Are you trying to use hermie pollen to breed with? If so I wld highly recommend against it. Hermies tend to breed more hermies. If you are collecting pollen from actual 100% males then just collect the sacs and harvest the pollen. Then use a paint brush to apply to the buds of your lady of choice.


----------



## The Hemp Goddess (Jul 8, 2012)

That first pic sure looks like a hermie, though it is a bit blurry.  Like HL, I certainly would not be using pollen from hermie stock for breeding.


----------



## dman1234 (Jul 8, 2012)

put the pollen in a bag, place the bag over a branch and secure it, shake the bag, while the bag is on spray the rest of plant with water, remove bag carefully and spray plant lightly again but not the branch, i would keep this plant away from others for 24 hours, jmo


----------



## Rosebud (Jul 8, 2012)

:goodposting:  Worked for me.


----------



## Doja (Jul 8, 2012)

No its not a hermie. The pics are of the same male. My main concern was that it looked like some sacs look bigger than others and i was afraid of it releasing pollen earlier than the whole branch. So i was thinking if it was okay to pull off the big ones until the whole branch matured?


----------



## Dan K. Liberty (Jul 11, 2012)

I think I understand . . . you're asking if you should pluck a few of the big pods off the branch and let the others fatten up more . . . and if thats right, then I would say no.  

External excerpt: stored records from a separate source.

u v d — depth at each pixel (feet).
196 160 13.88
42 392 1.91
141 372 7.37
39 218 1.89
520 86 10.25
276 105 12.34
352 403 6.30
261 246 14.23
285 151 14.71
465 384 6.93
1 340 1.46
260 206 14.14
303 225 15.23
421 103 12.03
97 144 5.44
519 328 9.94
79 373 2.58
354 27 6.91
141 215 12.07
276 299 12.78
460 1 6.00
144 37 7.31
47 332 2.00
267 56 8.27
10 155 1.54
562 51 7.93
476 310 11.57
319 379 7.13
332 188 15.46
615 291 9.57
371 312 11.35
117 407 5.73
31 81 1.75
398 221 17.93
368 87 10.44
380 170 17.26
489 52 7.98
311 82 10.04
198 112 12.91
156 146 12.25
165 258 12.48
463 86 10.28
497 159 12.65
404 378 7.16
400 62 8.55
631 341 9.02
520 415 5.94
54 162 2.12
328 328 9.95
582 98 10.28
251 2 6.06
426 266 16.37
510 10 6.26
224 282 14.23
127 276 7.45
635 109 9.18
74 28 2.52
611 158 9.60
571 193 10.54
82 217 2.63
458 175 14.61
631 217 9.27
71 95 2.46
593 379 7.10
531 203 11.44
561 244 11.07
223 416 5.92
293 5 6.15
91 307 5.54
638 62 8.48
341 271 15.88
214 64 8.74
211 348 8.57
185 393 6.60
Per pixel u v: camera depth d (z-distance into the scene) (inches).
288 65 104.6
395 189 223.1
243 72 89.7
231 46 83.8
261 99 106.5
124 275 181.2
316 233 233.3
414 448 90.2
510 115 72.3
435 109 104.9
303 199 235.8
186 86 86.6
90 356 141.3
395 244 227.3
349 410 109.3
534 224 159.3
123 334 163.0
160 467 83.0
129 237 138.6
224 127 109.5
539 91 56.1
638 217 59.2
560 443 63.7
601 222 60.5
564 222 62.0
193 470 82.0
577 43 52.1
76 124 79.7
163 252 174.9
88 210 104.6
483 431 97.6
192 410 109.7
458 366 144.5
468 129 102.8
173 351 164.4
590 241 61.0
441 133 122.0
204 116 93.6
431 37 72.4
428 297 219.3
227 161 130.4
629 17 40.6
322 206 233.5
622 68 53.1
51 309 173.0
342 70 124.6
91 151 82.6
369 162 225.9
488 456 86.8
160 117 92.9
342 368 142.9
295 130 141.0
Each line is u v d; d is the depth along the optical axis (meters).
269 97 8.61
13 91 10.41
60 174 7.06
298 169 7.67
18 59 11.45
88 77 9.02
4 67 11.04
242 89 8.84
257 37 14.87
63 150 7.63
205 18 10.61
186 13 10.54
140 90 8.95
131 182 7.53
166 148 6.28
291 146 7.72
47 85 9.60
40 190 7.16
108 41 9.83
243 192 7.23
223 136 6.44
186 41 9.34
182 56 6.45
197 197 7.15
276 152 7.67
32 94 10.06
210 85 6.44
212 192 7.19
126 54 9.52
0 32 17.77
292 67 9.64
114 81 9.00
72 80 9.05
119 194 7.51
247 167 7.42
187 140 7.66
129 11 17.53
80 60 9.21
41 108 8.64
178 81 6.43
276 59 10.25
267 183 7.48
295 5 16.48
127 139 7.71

I would remove the whole plant away from the girls now, water it up one last time and isolate it in a draft-free location.  I like to take a big paper grocery bag, line the bottom with a plastic sheet and set the whole plant right down in it, then give it weak sunlight from a window until it drops pollen, dries and dies.

Once I even just chopped a couple branches off, bent em over and put em in a rosebud vase with a little water,  then down into the bag.  Worked great.

Then I transfer the pollen to a paper lunch sack, mix with 1/2 teaspoon of flour and use dman's shake n bake method or Hick's paintbrush on popcorn buds at 15-20 days flower.  Can also be funneled into vials w/ rice and frozen for up to a year.  Happy chucking !!

:48:


----------



## 4u2sm0ke (Jul 31, 2012)

just leave him in with her...you will allways have smallers balls..or what you call nanners....the first few that open seem to be steril anywho....just be sure to allow the most time ya can after he is done...the longer you flower the prego the better....  and more viable stock...Ill be starting my breeding of my f4 purple frosting

take care and be safe


----------



## Ruffy (Aug 14, 2012)

let them go another few weeks if its a actual male, no hermie. youll se them open,
read read read


----------